Gradient Guided Hypotheses: A unified solution to enable machine learning models on scarce and noisy data regimes

TL;DR

Gradient Guided Hypotheses (GGH) is a versatile, architecture-agnostic algorithm that improves machine learning performance on scarce and noisy data by analyzing gradients to identify and mitigate data issues.

Contribution

The paper introduces GGH, a novel gradient-based framework that addresses missing and noisy data simultaneously, outperforming existing methods especially in extreme data scarcity scenarios.

Findings

GGH significantly improves model performance on datasets with up to 98.5% missing data.

GGH outperforms state-of-the-art imputation methods in high-scarcity regimes.

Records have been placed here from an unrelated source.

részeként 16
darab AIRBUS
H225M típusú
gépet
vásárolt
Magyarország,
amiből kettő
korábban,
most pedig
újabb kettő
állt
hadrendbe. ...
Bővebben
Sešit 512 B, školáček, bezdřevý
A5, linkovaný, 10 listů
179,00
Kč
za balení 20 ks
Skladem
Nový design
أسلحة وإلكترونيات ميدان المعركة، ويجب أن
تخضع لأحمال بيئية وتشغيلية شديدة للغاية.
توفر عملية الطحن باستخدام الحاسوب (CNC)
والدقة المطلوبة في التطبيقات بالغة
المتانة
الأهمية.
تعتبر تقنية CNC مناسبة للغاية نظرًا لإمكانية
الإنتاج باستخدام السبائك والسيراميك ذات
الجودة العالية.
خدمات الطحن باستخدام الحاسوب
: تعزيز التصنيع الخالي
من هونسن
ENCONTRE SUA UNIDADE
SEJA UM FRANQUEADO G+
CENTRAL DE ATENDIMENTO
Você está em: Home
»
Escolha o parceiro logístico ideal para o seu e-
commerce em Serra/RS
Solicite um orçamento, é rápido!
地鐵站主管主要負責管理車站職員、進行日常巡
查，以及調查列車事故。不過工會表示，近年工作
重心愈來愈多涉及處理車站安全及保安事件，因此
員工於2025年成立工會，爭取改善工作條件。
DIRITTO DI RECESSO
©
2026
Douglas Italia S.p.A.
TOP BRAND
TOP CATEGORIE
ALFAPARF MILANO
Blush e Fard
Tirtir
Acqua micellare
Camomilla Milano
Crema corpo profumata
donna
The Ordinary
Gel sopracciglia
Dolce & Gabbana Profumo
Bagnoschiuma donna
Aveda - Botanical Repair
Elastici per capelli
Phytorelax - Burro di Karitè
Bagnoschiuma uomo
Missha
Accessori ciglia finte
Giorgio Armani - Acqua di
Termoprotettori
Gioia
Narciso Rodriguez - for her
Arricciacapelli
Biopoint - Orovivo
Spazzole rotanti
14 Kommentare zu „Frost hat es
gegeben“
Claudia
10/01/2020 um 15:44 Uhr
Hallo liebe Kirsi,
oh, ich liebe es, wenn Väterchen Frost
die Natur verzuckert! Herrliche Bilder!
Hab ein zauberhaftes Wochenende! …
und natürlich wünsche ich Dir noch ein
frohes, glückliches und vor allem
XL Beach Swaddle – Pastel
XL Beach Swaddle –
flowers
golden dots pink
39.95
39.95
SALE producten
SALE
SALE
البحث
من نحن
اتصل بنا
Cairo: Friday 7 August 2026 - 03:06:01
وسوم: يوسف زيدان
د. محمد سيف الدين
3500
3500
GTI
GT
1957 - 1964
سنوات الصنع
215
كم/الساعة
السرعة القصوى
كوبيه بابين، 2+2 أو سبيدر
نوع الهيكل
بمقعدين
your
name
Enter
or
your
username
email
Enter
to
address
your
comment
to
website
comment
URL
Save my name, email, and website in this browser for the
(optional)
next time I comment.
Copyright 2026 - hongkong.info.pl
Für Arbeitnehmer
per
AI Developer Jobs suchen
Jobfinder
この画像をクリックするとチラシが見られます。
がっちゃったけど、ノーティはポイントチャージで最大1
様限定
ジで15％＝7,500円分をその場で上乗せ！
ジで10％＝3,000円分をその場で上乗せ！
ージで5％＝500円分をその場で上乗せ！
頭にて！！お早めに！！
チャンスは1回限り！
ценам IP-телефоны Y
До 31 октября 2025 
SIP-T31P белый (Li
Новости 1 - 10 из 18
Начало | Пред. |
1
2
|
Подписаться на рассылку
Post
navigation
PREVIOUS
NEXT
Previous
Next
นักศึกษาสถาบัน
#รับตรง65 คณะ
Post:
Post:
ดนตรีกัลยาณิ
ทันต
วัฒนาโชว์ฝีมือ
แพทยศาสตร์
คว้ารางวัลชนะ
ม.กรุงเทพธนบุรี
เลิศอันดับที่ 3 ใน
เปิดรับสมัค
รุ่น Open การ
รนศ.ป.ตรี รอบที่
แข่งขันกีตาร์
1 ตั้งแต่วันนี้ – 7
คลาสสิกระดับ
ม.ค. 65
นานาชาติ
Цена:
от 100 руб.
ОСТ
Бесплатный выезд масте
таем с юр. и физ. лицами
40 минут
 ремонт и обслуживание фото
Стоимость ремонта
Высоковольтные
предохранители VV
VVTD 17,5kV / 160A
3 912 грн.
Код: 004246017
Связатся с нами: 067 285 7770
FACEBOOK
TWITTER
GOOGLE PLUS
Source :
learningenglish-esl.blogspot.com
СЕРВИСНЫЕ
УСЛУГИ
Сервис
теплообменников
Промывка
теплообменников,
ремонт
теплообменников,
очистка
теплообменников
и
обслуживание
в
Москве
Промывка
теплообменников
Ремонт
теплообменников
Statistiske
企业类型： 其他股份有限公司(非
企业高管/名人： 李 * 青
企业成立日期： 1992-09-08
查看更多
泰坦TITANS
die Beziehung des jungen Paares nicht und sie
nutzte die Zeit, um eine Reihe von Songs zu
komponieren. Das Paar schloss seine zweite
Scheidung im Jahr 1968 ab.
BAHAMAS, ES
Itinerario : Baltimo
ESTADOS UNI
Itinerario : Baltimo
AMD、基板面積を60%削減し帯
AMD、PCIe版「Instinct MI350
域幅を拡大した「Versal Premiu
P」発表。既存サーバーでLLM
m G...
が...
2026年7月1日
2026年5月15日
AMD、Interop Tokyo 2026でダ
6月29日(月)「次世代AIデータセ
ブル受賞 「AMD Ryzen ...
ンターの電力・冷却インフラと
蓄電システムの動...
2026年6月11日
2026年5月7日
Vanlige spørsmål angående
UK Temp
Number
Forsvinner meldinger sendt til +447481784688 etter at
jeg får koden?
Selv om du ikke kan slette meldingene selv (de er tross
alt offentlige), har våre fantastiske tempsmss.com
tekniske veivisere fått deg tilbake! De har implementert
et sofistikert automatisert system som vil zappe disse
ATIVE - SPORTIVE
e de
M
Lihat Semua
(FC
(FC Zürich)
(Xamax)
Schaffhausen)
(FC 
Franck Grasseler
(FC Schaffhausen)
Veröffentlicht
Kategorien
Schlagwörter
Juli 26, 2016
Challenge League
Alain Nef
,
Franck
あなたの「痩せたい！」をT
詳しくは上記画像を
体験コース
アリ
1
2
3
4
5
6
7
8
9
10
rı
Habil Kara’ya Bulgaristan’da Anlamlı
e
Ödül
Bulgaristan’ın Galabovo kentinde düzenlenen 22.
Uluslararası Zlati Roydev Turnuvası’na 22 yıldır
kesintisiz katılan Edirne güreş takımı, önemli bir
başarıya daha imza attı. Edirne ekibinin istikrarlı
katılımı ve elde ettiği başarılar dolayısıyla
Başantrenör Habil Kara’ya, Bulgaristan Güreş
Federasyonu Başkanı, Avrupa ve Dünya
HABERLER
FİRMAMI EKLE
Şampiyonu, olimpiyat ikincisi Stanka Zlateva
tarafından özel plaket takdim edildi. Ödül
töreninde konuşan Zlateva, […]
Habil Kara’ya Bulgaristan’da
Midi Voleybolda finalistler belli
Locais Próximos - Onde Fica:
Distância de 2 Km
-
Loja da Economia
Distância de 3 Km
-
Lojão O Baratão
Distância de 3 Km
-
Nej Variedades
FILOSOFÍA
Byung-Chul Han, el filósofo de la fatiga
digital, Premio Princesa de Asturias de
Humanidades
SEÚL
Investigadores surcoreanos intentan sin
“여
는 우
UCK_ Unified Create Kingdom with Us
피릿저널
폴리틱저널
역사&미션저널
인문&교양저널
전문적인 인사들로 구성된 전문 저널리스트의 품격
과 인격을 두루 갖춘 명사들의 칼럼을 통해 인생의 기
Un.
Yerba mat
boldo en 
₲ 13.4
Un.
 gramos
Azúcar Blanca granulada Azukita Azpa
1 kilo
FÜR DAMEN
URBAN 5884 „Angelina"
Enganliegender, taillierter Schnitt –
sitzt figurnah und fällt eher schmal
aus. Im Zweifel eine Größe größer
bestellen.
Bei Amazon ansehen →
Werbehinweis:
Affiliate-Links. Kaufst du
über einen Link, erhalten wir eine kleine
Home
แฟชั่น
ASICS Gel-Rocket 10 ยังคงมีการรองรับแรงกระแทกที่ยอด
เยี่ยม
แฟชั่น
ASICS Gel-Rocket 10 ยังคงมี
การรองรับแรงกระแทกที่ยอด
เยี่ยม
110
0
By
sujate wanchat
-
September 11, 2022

GGH effectively detects and filters noisy data, enhancing model robustness.

Abstract

Ensuring high-quality data is paramount for maximizing the performance of machine learning models and business intelligence systems. However, challenges in data quality, including noise in data capture, missing records, limited data production, and confounding variables, significantly constrain the potential performance of these systems. In this study, we propose an architecture-agnostic algorithm, Gradient Guided Hypotheses (GGH), designed to address these challenges. GGH analyses gradients from hypotheses as a proxy of distinct and possibly contradictory patterns in the data. This framework entails an additional step in machine learning training, where gradients can be included or excluded from backpropagation. In this manner, missing and noisy data are addressed through a unified solution that perceives both challenges as facets of the same overarching issue: the propagation of erroneous information. Experimental validation of GGH is conducted using real-world open-source datasets, where records with missing rates of up to 98.5% are simulated. Comparative analysis with state-of-the-art imputation methods demonstrates a substantial improvement in model performance achieved by GGH. Specifically in very high scarcity regimes, GGH was found to be the only viable solution. Additionally, GGH's noise detection capabilities are showcased by introducing simulated noise into the datasets and observing enhanced model performance after filtering out the noisy data. This study presents GGH as a promising solution for improving data quality and model performance in various applications.